So far 2014 has been the “year of the dog!” What do I mean by this? Year to date, the best performing assets were the “Dogs of the past 3-years!” I highlighted these assets to Premium and sector members the first of the year and shared this theme on the blog a few weeks ago, which reflected the Dogs and what assets are hot the first 60 days of 2014. (see here) 

As you might know already, the majority of the Dogs of the past 3-years are commodities, with many doing well this year. Most would agree that commodities in general have been in a bear market over the past few years. Does the rally mean the bear market is over?

If you believe in the ole idea of buying low and selling higher (as I do), the commodity sector was a good place to go hunting at the start of this year. The chart above is a 10-year snap shot of the CRB index, which reflect a large rising channel with a few key high and lows along this channel. 

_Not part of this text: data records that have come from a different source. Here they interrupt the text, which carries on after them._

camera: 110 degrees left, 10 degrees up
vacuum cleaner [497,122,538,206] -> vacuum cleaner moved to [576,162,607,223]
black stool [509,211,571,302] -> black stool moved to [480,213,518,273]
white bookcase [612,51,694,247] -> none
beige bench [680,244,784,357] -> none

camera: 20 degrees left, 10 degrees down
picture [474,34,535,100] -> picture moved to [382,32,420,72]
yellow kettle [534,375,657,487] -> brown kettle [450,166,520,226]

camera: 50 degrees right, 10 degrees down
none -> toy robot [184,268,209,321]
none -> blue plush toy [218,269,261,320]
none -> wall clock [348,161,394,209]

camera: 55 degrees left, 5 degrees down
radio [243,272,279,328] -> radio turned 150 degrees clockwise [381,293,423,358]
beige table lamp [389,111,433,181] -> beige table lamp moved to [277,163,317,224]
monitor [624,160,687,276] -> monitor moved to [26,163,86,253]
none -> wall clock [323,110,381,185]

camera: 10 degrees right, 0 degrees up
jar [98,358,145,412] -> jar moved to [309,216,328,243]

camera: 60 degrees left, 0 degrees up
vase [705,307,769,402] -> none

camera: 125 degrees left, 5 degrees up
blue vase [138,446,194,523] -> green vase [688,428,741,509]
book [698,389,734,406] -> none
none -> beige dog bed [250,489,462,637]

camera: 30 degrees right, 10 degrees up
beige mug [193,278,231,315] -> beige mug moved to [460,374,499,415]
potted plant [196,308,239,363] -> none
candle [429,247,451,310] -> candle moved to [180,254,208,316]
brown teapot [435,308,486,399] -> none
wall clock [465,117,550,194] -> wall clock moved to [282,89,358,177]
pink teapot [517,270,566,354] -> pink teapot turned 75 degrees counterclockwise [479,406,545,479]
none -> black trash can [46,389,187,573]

Has the rally over the first two months of the year proven that the CRB index is no longer in a bear market? Humbly, I’m not sure. What I do see? I see an index that has done nothing more than trade in a sideways channel over the past two years and right now its in the middle of this channel, up against a channel line that twice has been key support (lows in 2010 &2012) that now is a resistance point, with momentum moving higher. 

Members do own certain commodities at this time, so from a “hope or bias” standpoint, I & members hope certain commodities head higher. From a pattern perspective as I shared earlier, it appears to me the index is in the middle of this sideways channel, up against a key channel line that right now presents itself as resistance.

As I shared, Members are long some commodities at this time, the rally and this pattern is suggesting we have tight stops now.